=== PROVIDED MATERIAL ===

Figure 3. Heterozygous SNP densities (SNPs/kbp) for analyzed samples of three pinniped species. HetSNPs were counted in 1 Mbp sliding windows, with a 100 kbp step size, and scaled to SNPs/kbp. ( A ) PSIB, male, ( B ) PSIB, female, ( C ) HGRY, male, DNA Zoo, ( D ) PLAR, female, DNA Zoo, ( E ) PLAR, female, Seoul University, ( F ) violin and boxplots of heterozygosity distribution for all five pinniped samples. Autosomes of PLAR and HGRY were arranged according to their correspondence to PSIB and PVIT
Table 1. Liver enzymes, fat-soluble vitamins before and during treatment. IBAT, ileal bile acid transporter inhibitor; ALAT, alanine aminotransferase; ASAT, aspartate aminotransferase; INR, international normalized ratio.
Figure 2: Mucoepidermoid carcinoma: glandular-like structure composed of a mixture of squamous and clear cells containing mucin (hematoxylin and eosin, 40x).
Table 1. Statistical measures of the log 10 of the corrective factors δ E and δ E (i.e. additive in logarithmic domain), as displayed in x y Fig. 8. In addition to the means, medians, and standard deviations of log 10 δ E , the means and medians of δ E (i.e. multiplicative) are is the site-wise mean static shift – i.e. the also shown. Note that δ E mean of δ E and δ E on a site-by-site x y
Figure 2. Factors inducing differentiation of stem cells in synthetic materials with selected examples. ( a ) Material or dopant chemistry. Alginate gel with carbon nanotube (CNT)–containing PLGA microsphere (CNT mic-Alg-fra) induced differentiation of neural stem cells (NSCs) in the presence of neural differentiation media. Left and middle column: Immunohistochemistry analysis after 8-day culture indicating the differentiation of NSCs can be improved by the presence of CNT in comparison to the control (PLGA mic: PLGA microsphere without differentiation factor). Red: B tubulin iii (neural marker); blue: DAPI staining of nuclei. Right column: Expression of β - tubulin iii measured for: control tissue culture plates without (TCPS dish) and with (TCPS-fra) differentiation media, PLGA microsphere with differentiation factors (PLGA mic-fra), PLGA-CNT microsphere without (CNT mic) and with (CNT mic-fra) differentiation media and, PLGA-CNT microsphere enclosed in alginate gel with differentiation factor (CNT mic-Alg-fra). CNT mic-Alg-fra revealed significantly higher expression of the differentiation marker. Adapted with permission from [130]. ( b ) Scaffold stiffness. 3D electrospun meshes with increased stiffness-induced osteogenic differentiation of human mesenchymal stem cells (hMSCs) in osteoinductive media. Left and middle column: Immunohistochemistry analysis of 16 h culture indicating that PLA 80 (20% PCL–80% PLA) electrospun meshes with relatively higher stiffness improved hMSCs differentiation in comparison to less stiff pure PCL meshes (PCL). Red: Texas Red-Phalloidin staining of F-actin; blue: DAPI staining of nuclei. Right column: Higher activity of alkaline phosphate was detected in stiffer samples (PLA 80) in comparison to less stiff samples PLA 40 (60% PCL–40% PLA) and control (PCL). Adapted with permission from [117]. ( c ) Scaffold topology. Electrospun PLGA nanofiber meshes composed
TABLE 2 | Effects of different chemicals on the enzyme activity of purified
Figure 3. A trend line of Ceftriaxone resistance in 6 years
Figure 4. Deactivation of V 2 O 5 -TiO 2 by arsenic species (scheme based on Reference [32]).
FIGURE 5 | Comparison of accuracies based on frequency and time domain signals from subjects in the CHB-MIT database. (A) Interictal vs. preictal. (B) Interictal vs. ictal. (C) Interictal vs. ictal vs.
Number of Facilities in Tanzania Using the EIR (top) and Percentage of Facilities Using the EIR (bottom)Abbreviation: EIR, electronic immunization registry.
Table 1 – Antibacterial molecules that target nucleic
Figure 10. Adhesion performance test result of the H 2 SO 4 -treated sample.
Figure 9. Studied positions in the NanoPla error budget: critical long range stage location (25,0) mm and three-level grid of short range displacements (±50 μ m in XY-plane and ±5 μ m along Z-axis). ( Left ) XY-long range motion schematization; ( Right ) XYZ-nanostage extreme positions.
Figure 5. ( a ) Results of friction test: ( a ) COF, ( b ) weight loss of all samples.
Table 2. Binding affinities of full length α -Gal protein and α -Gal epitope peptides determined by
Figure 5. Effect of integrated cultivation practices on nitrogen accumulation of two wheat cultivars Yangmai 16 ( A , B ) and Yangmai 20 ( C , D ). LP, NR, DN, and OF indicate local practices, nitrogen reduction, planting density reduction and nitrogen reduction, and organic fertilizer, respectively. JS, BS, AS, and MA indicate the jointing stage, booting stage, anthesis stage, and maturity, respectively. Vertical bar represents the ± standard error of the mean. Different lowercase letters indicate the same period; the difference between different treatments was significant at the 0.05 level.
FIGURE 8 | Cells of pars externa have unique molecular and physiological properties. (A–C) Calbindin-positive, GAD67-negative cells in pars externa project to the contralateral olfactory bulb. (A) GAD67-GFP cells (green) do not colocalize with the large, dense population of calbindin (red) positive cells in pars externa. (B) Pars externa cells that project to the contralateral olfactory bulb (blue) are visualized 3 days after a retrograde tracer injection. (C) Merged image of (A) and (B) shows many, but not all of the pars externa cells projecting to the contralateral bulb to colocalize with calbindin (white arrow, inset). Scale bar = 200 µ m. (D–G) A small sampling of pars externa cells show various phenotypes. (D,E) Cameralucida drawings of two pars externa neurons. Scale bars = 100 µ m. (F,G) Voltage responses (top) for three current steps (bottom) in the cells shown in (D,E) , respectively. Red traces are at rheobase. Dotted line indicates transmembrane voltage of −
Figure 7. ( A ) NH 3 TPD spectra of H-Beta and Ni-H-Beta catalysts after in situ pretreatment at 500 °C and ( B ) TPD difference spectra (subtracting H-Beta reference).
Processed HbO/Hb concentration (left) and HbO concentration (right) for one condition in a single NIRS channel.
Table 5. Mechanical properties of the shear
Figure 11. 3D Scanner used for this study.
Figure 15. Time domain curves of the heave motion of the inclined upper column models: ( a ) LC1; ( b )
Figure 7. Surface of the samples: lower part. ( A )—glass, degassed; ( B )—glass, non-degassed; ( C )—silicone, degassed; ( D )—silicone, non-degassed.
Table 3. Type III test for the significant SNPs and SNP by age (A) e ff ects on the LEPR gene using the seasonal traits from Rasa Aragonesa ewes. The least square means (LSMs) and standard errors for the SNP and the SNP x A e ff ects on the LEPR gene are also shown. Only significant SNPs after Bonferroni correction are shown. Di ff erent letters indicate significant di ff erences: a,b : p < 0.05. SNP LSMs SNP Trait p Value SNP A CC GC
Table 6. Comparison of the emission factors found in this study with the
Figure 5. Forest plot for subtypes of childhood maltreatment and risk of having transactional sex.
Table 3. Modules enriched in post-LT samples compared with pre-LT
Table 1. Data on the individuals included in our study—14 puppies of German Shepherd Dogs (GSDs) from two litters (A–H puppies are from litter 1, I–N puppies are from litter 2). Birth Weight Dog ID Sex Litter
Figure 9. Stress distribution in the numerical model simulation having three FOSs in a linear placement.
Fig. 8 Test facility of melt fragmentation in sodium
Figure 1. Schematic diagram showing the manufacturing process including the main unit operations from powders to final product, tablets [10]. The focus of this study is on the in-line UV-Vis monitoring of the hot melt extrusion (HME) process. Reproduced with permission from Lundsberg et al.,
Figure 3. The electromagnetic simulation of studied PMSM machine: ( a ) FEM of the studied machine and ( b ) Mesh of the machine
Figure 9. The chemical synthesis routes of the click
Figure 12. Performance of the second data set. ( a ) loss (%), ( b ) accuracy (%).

===

WHAT YOU WILL DO: With every line kept whole, write out the records again exactly.

RESPONSE AREA:
Figure 3. Heterozygous SNP densities (SNPs/kbp) for analyzed samples of three pinniped species. HetSNPs were counted in 1 Mbp sliding windows, with a 100 kbp step size, and scaled to SNPs/kbp. ( A ) PSIB, male, ( B ) PSIB, female, ( C ) HGRY, male, DNA Zoo, ( D ) PLAR, female, DNA Zoo, ( E ) PLAR, female, Seoul University, ( F ) violin and boxplots of heterozygosity distribution for all five pinniped samples. Autosomes of PLAR and HGRY were arranged according to their correspondence to PSIB and PVIT
Table 1. Liver enzymes, fat-soluble vitamins before and during treatment. IBAT, ileal bile acid transporter inhibitor; ALAT, alanine aminotransferase; ASAT, aspartate aminotransferase; INR, international normalized ratio.
Figure 2: Mucoepidermoid carcinoma: glandular-like structure composed of a mixture of squamous and clear cells containing mucin (hematoxylin and eosin, 40x).
Table 1. Statistical measures of the log 10 of the corrective factors δ E and δ E (i.e. additive in logarithmic domain), as displayed in x y Fig. 8. In addition to the means, medians, and standard deviations of log 10 δ E , the means and medians of δ E (i.e. multiplicative) are is the site-wise mean static shift – i.e. the also shown. Note that δ E mean of δ E and δ E on a site-by-site x y
Figure 2. Factors inducing differentiation of stem cells in synthetic materials with selected examples. ( a ) Material or dopant chemistry. Alginate gel with carbon nanotube (CNT)–containing PLGA microsphere (CNT mic-Alg-fra) induced differentiation of neural stem cells (NSCs) in the presence of neural differentiation media. Left and middle column: Immunohistochemistry analysis after 8-day culture indicating the differentiation of NSCs can be improved by the presence of CNT in comparison to the control (PLGA mic: PLGA microsphere without differentiation factor). Red: B tubulin iii (neural marker); blue: DAPI staining of nuclei. Right column: Expression of β - tubulin iii measured for: control tissue culture plates without (TCPS dish) and with (TCPS-fra) differentiation media, PLGA microsphere with differentiation factors (PLGA mic-fra), PLGA-CNT microsphere without (CNT mic) and with (CNT mic-fra) differentiation media and, PLGA-CNT microsphere enclosed in alginate gel with differentiation factor (CNT mic-Alg-fra). CNT mic-Alg-fra revealed significantly higher expression of the differentiation marker. Adapted with permission from [130]. ( b ) Scaffold stiffness. 3D electrospun meshes with increased stiffness-induced osteogenic differentiation of human mesenchymal stem cells (hMSCs) in osteoinductive media. Left and middle column: Immunohistochemistry analysis of 16 h culture indicating that PLA 80 (20% PCL–80% PLA) electrospun meshes with relatively higher stiffness improved hMSCs differentiation in comparison to less stiff pure PCL meshes (PCL). Red: Texas Red-Phalloidin staining of F-actin; blue: DAPI staining of nuclei. Right column: Higher activity of alkaline phosphate was detected in stiffer samples (PLA 80) in comparison to less stiff samples PLA 40 (60% PCL–40% PLA) and control (PCL). Adapted with permission from [117]. ( c ) Scaffold topology. Electrospun PLGA nanofiber meshes composed
TABLE 2 | Effects of different chemicals on the enzyme activity of purified
Figure 3. A trend line of Ceftriaxone resistance in 6 years
Figure 4. Deactivation of V 2 O 5 -TiO 2 by arsenic species (scheme based on Reference [32]).
FIGURE 5 | Comparison of accuracies based on frequency and time domain signals from subjects in the CHB-MIT database. (A) Interictal vs. preictal. (B) Interictal vs. ictal. (C) Interictal vs. ictal vs.
Number of Facilities in Tanzania Using the EIR (top) and Percentage of Facilities Using the EIR (bottom)Abbreviation: EIR, electronic immunization registry.
Table 1 – Antibacterial molecules that target nucleic
Figure 10. Adhesion performance test result of the H 2 SO 4 -treated sample.
Figure 9. Studied positions in the NanoPla error budget: critical long range stage location (25,0) mm and three-level grid of short range displacements (±50 μ m in XY-plane and ±5 μ m along Z-axis). ( Left ) XY-long range motion schematization; ( Right ) XYZ-nanostage extreme positions.
Figure 5. ( a ) Results of friction test: ( a ) COF, ( b ) weight loss of all samples.
Table 2. Binding affinities of full length α -Gal protein and α -Gal epitope peptides determined by
Figure 5. Effect of integrated cultivation practices on nitrogen accumulation of two wheat cultivars Yangmai 16 ( A , B ) and Yangmai 20 ( C , D ). LP, NR, DN, and OF indicate local practices, nitrogen reduction, planting density reduction and nitrogen reduction, and organic fertilizer, respectively. JS, BS, AS, and MA indicate the jointing stage, booting stage, anthesis stage, and maturity, respectively. Vertical bar represents the ± standard error of the mean. Different lowercase letters indicate the same period; the difference between different treatments was significant at the 0.05 level.
FIGURE 8 | Cells of pars externa have unique molecular and physiological properties. (A–C) Calbindin-positive, GAD67-negative cells in pars externa project to the contralateral olfactory bulb. (A) GAD67-GFP cells (green) do not colocalize with the large, dense population of calbindin (red) positive cells in pars externa. (B) Pars externa cells that project to the contralateral olfactory bulb (blue) are visualized 3 days after a retrograde tracer injection. (C) Merged image of (A) and (B) shows many, but not all of the pars externa cells projecting to the contralateral bulb to colocalize with calbindin (white arrow, inset). Scale bar = 200 µ m. (D–G) A small sampling of pars externa cells show various phenotypes. (D,E) Cameralucida drawings of two pars externa neurons. Scale bars = 100 µ m. (F,G) Voltage responses (top) for three current steps (bottom) in the cells shown in (D,E) , respectively. Red traces are at rheobase. Dotted line indicates transmembrane voltage of −
Figure 7. ( A ) NH 3 TPD spectra of H-Beta and Ni-H-Beta catalysts after in situ pretreatment at 500 °C and ( B ) TPD difference spectra (subtracting H-Beta reference).
Processed HbO/Hb concentration (left) and HbO concentration (right) for one condition in a single NIRS channel.
Table 5. Mechanical properties of the shear
Figure 11. 3D Scanner used for this study.
Figure 15. Time domain curves of the heave motion of the inclined upper column models: ( a ) LC1; ( b )
Figure 7. Surface of the samples: lower part. ( A )—glass, degassed; ( B )—glass, non-degassed; ( C )—silicone, degassed; ( D )—silicone, non-degassed.
Table 3. Type III test for the significant SNPs and SNP by age (A) e ff ects on the LEPR gene using the seasonal traits from Rasa Aragonesa ewes. The least square means (LSMs) and standard errors for the SNP and the SNP x A e ff ects on the LEPR gene are also shown. Only significant SNPs after Bonferroni correction are shown. Di ff erent letters indicate significant di ff erences: a,b : p < 0.05. SNP LSMs SNP Trait p Value SNP A CC GC
Table 6. Comparison of the emission factors found in this study with the
Figure 5. Forest plot for subtypes of childhood maltreatment and risk of having transactional sex.
Table 3. Modules enriched in post-LT samples compared with pre-LT
Table 1. Data on the individuals included in our study—14 puppies of German Shepherd Dogs (GSDs) from two litters (A–H puppies are from litter 1, I–N puppies are from litter 2). Birth Weight Dog ID Sex Litter
Figure 9. Stress distribution in the numerical model simulation having three FOSs in a linear placement.
Fig. 8 Test facility of melt fragmentation in sodium
Figure 1. Schematic diagram showing the manufacturing process including the main unit operations from powders to final product, tablets [10]. The focus of this study is on the in-line UV-Vis monitoring of the hot melt extrusion (HME) process. Reproduced with permission from Lundsberg et al.,
Figure 3. The electromagnetic simulation of studied PMSM machine: ( a ) FEM of the studied machine and ( b ) Mesh of the machine
Figure 9. The chemical synthesis routes of the click
Figure 12. Performance of the second data set. ( a ) loss (%), ( b ) accuracy (%).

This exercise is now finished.